**DATA SUPPLIED**

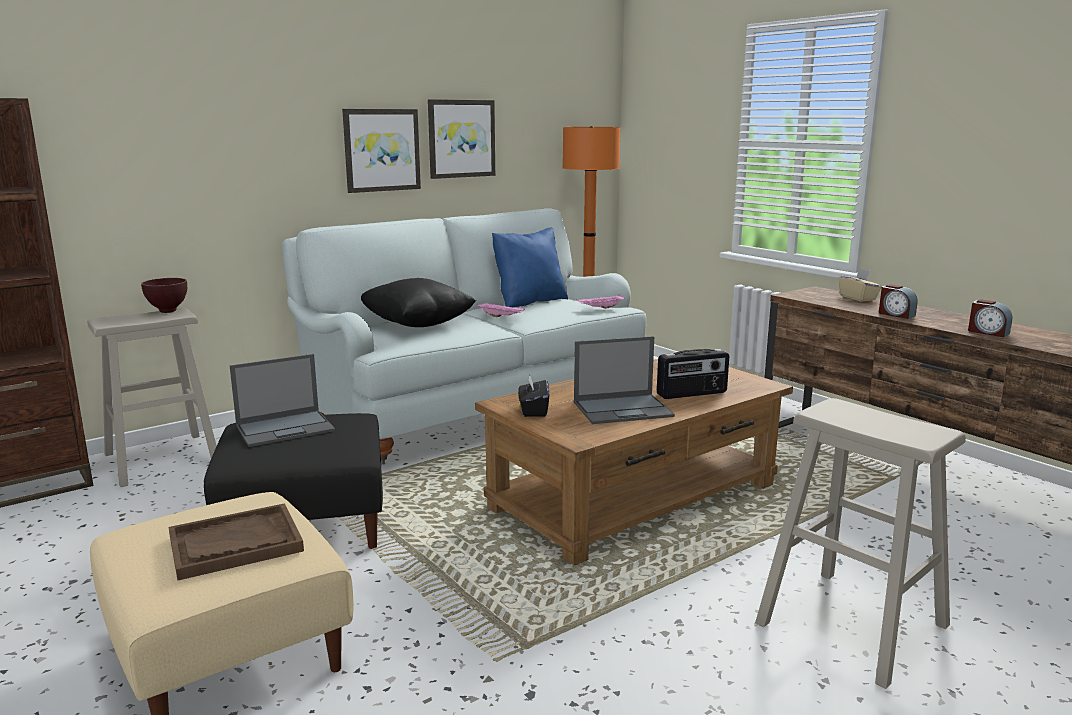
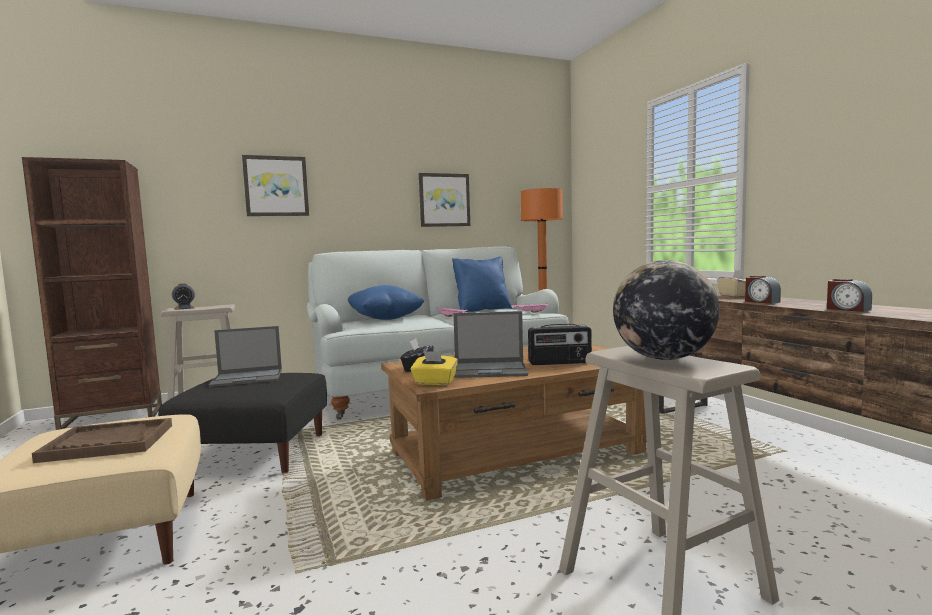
camera: 15 degrees right, 10 degrees down
(121, 320) = (184, 308): none -> alarm clock
(167, 311) = (219, 305): brown bowl -> none
(381, 150) = (384, 206): picture -> picture (276, 186)
(417, 325) = (385, 319): black pillow -> blue pillow
(578, 433) = (434, 382): none -> yellow tissue box
(876, 422) = (663, 359): none -> globe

**THE TASK**
From the material above, return every line that contains "none".

**RESULT**
(121, 320) = (184, 308): none -> alarm clock
(167, 311) = (219, 305): brown bowl -> none
(578, 433) = (434, 382): none -> yellow tissue box
(876, 422) = (663, 359): none -> globe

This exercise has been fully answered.